保佐人や補助人は、原則として無償で行われることが多いですが、専門家(弁護士や司法書士など)が保佐人や補助人になった場合や、本人の財産が十分にある場合は、報酬が支払われることがあります。この報酬は、家庭裁判所が本人の財産状況や、保佐人・補助人の活動内容などを考慮して決定します。 報酬は、保佐人・補助人の活動への対価として支払われます。
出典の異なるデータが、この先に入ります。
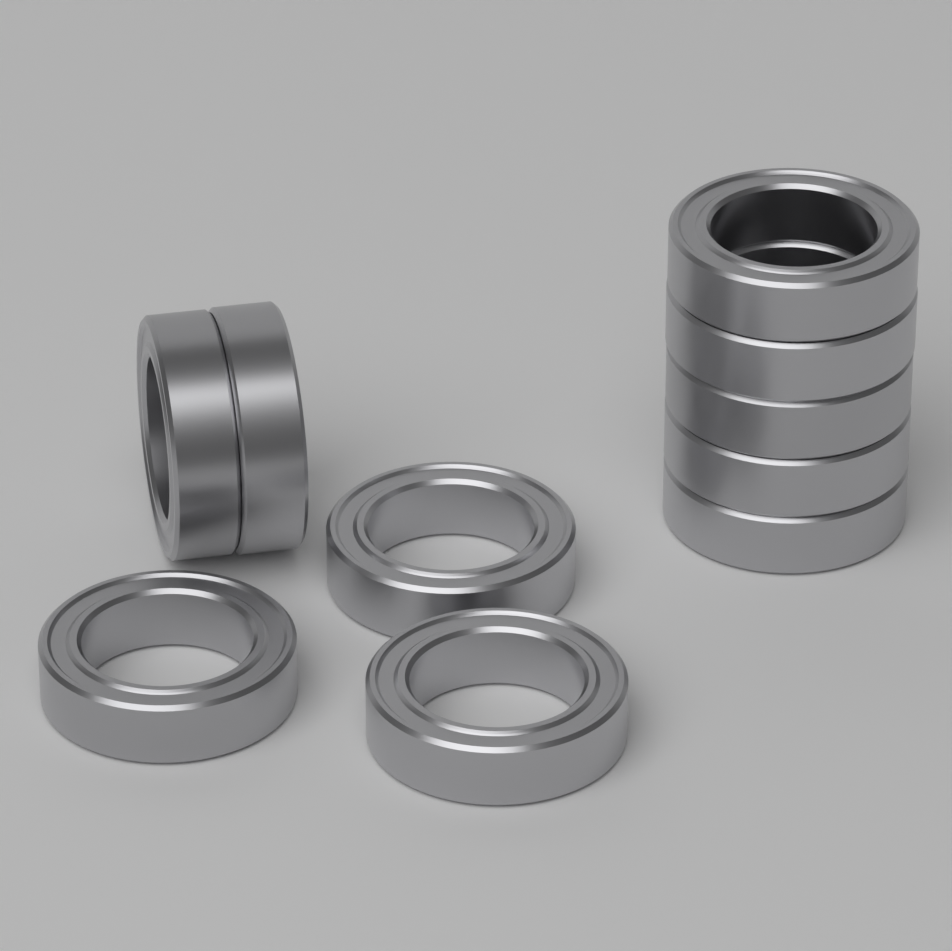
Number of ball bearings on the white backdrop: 10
報酬の金額は、ケースによって大きく異なります。一般的に、保佐人の方が補助人よりも広範な権限を持つため、報酬が高くなる傾向があります。また、本人の財産管理や法的な手続きが複雑な場合、それに要する時間や労力に応じて報酬も高くなることがあります。

  1. 家庭裁判所が決定する
  2. 本人の財産状況や活動内容によって変動する

報酬の支払いは、本人の財産から行われるため、本人の生活に支障が出ないように、慎重に検討されます。

保佐人と補助人の違いについて、少しでも理解が深まったでしょうか?どちらの支援が必要になるかは、その方の状況によって異なります。もし、ご自身やご家族で、判断能力に不安がある場合は、まずは専門家や地域包括支援センターなどに相談してみることをお勧めします。